In part III, a series of cobalt polypyridyl complexes, [Co(tpy)(L)]2+ (L = 1,10-phenanthroline, 2-hydroxy-1,10-phenanthroline, 2-amine-1,10-phenanthroline and 3,4,7,8-tetramethyl-1,10-phenanthroline) and [Co2(spy)2](ClO4)4, were synthesized and studied as catalysts in proton reduction. All of [Co(tpy)(L)]2+ complexes could catalyze proton reduction, but they do not show much difference in reactivity. [Co2(spy)2](ClO4)4 could also catalyze hydrogen production under visible light irradiation when [Ir(dF(CF3)ppy)2(dmbpy)]PF6 (dF(CF3)ppy = anion of 2-(2,4-difluorophenyl)-5-tri-fluoromethylpyridine, dtbbpy = 4,4’-di-tert-butyl-2,2’ –bipyridine) is used as photosensitizer and triethanolamine (TEOA) is used as sacrificial donor. Under optimized, a TON of 1238 was obtained.

In part IV, electrons from the anode of a MFC are used as the electrons source for homogeneous photocatalytic proton reduction. Hydrogen could be detected in the cathode without any extra electric energy input. MFC also could be used for desalination. When the desalination chamber was packed with ion exchange resin (IER), the desalination rate increased to 3.9 times higher and the infinite concentration was 2.7 times lower comparing with that one without IER packing. The biogas could be upgraded to 100% using the alkali produced by MFC integrated with bipolar membrane; the highest pH of 12.0 was obtained under the 0.5 V applied voltage.

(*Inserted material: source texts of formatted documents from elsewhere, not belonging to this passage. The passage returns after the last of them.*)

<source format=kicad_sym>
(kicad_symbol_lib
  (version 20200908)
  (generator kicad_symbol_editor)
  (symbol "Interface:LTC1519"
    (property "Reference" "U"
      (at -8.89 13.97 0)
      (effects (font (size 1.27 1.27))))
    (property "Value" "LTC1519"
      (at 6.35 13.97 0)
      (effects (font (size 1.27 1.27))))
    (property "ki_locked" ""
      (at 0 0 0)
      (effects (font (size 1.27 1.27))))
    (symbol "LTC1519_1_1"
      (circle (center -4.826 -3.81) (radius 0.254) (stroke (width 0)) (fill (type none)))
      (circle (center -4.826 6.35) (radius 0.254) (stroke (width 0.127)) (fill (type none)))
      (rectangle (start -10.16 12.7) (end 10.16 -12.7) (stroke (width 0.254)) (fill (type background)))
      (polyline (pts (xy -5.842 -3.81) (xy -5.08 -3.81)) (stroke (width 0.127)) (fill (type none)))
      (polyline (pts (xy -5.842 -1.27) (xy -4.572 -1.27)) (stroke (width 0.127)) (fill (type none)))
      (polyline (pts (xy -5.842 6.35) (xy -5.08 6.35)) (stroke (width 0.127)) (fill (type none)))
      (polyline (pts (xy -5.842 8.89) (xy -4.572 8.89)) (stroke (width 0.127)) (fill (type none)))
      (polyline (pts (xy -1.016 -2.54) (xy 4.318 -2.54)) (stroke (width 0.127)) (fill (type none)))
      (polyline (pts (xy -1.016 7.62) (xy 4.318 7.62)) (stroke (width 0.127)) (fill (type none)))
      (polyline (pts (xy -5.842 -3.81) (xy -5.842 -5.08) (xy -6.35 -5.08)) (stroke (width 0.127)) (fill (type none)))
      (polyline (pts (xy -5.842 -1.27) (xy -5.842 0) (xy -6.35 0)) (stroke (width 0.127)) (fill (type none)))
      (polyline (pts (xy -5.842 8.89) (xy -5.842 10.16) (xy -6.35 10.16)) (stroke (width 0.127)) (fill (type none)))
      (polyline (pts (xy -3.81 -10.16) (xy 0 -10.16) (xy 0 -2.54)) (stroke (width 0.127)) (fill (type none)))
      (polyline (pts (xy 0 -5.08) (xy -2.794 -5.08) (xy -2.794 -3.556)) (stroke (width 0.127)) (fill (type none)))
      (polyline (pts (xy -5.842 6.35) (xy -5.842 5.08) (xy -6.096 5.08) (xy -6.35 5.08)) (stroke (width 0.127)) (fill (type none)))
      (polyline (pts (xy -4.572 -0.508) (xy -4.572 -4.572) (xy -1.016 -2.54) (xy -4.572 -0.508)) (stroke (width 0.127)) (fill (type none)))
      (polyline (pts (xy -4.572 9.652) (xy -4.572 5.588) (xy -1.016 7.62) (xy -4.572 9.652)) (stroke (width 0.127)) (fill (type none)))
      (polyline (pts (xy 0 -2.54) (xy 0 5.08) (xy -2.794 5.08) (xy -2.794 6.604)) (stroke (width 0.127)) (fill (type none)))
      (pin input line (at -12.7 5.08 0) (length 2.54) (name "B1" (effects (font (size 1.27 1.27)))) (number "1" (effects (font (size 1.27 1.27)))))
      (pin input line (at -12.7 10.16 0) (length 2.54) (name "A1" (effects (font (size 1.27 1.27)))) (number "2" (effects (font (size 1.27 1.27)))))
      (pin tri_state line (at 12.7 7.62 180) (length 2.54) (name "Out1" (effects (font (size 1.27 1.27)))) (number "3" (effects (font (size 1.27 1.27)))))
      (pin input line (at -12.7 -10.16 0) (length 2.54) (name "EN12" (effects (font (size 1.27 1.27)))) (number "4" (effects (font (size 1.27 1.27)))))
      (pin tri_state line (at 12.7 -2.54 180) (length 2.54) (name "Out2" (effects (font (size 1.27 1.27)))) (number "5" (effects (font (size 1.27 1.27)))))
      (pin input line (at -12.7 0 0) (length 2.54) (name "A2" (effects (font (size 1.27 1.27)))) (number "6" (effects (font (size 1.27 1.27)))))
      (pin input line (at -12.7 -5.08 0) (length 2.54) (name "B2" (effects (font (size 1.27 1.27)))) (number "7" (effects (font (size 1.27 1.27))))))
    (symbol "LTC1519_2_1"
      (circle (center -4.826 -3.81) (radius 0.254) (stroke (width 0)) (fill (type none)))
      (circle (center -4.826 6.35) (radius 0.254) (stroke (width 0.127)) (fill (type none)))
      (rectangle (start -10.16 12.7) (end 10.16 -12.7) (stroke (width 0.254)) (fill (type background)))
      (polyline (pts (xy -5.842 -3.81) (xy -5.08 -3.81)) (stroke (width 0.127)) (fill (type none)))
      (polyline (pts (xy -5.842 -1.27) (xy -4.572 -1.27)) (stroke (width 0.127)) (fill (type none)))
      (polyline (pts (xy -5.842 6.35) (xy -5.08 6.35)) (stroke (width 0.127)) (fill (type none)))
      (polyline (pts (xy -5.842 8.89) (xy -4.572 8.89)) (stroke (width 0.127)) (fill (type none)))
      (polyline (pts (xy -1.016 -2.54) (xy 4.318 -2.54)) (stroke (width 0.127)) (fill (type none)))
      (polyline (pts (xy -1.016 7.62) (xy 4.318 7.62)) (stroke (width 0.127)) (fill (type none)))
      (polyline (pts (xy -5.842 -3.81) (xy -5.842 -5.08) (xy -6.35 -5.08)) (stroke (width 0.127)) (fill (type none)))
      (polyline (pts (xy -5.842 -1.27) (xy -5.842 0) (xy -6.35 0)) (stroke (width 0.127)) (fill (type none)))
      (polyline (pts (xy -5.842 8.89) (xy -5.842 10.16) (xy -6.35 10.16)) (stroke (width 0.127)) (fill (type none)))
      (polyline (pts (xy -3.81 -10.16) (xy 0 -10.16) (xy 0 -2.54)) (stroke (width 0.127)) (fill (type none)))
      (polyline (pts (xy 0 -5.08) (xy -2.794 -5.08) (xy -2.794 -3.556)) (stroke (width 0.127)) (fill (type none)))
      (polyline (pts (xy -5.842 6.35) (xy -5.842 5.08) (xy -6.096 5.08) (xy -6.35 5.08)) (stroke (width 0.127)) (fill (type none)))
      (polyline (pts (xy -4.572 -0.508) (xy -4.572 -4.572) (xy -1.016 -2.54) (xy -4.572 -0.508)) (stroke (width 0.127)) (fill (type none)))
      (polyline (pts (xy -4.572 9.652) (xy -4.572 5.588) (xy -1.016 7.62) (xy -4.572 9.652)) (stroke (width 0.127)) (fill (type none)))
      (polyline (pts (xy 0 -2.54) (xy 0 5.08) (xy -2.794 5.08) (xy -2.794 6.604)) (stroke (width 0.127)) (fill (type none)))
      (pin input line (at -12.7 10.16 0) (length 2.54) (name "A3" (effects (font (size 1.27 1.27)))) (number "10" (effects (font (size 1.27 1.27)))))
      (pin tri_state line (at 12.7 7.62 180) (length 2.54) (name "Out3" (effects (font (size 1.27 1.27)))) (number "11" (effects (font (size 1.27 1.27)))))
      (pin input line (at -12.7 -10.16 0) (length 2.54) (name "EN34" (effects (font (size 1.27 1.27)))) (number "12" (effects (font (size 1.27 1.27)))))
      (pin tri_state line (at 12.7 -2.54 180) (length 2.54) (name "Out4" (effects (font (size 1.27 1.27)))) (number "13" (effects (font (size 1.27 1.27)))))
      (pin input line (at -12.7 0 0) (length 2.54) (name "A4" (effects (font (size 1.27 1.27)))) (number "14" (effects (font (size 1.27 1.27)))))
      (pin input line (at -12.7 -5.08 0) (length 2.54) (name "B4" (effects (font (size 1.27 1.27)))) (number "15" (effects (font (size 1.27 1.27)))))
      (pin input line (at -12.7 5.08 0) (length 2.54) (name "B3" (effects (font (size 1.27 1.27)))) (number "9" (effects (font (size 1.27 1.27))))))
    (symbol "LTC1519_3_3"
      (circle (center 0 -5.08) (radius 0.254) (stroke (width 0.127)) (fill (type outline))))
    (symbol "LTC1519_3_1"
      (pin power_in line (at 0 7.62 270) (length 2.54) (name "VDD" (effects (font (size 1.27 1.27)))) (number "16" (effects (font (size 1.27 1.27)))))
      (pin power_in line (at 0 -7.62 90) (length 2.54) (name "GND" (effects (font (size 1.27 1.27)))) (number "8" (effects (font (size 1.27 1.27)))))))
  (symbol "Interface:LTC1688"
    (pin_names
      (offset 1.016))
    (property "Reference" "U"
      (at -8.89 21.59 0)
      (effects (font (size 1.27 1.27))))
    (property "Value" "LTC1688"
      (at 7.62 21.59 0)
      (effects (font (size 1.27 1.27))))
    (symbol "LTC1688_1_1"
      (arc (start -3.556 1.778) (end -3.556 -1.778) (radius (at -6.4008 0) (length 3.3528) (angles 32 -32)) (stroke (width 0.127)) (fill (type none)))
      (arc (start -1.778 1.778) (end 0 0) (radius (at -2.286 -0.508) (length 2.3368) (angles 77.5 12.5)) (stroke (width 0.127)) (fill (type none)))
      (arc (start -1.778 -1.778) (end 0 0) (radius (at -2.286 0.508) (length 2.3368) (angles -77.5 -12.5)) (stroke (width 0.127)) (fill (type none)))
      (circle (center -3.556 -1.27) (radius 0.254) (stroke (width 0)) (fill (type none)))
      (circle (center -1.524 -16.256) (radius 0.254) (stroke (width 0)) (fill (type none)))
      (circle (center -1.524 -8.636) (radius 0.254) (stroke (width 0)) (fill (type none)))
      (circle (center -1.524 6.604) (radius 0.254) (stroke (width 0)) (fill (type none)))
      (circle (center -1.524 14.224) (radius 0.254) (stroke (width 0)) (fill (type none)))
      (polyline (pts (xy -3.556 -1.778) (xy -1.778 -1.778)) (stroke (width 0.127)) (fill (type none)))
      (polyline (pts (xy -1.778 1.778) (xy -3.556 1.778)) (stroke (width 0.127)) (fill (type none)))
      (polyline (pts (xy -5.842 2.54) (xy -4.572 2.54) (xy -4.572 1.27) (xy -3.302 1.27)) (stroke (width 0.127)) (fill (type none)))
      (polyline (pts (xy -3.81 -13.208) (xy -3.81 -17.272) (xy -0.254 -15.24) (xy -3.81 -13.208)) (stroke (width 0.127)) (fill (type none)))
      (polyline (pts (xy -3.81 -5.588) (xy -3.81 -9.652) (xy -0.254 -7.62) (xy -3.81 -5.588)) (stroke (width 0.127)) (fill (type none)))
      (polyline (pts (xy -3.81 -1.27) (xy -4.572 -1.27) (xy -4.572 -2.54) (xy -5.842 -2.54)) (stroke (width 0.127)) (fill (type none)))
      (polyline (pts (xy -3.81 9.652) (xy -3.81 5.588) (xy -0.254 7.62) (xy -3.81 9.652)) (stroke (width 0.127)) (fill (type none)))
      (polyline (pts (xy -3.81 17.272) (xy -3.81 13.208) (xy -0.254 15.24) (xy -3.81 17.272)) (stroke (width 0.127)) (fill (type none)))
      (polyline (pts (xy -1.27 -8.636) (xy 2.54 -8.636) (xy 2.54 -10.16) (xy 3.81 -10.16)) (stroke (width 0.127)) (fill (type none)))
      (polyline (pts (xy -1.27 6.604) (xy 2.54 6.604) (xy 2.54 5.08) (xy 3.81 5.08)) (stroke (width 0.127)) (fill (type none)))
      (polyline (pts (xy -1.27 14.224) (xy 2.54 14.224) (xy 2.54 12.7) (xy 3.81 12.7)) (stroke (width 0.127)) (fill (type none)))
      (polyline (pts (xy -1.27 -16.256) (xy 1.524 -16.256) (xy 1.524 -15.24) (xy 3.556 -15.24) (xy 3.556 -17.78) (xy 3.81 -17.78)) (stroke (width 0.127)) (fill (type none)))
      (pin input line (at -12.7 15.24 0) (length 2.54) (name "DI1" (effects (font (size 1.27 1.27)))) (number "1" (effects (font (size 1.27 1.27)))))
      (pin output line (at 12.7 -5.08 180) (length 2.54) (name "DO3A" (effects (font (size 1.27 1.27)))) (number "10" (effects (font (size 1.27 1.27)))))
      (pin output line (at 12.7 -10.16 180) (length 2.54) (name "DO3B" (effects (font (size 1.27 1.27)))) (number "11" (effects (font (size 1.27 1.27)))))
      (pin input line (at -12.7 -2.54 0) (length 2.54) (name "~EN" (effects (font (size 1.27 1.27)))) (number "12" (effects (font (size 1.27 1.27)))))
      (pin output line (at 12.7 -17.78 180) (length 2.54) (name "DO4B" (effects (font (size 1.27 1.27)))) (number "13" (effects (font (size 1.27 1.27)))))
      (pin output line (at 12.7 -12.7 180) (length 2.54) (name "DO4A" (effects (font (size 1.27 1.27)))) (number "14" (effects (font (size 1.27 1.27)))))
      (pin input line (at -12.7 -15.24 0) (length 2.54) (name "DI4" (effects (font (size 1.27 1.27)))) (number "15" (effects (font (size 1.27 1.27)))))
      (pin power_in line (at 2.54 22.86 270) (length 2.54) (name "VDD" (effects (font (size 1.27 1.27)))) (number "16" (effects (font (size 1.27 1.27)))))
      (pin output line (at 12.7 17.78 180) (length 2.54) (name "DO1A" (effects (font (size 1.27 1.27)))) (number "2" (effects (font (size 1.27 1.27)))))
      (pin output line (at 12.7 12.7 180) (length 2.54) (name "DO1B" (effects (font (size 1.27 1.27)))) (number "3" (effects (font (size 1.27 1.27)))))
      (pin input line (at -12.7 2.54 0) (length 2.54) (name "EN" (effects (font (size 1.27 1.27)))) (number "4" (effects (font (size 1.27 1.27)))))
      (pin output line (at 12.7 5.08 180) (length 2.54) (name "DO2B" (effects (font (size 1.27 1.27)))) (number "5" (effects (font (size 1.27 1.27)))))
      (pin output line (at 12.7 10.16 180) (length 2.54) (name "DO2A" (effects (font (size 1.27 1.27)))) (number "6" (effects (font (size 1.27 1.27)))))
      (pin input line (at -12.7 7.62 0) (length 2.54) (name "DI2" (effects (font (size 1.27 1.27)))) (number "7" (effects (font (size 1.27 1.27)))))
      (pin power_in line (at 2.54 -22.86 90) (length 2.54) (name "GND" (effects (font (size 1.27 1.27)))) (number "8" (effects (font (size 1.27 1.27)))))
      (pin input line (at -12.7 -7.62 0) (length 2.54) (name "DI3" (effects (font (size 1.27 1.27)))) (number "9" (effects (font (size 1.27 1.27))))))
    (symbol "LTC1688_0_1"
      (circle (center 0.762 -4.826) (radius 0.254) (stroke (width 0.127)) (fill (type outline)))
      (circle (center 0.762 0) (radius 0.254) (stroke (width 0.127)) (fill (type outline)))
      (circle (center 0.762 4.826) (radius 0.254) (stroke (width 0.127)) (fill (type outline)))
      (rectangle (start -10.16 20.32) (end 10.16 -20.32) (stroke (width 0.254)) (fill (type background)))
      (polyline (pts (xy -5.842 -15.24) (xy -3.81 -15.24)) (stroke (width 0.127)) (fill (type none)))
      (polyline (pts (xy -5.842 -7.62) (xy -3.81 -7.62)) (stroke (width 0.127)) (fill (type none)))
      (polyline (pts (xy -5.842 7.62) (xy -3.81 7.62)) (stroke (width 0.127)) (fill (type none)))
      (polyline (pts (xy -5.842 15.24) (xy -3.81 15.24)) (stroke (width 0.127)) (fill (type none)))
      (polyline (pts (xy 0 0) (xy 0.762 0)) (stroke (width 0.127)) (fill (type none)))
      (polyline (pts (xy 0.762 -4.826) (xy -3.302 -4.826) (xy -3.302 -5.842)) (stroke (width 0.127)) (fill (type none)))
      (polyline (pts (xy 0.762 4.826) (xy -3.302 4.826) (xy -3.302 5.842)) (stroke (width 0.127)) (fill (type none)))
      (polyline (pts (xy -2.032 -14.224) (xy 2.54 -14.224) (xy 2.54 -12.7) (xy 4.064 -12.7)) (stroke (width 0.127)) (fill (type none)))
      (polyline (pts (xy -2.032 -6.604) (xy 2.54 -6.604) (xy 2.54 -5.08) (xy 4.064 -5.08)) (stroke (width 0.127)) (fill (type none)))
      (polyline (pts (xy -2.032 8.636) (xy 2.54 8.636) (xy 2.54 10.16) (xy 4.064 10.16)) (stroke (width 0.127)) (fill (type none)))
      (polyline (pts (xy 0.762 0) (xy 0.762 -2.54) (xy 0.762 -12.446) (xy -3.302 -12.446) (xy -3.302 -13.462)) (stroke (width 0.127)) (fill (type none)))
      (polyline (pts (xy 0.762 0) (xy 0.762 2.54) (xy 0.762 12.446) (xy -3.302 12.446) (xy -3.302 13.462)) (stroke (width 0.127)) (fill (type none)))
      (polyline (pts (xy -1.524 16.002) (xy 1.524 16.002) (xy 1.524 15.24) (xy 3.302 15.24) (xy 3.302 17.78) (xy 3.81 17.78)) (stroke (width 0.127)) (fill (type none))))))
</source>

The osmium (VI) nitrido complex, [OsVI(N)(L)(CH3OH)]+ (1, L = N,N’-bis(salicylidene)-o-cyclohexyldiamine dianion) is an efficient catalyst for the oxidation of alkanes at ambient conditions using H2O2 as the oxidant. Alkanes are oxidized to the corresponding alcohols and ketones, with yields up to 75% and turnover number up to 2230. Experimental and computational studies are consistent with a mechanism that involves O-atom transfer from H2O2 to [OsVI(N)(L)]+ to generate an [OsVIII(N)(O)(L)]+ active intermediate.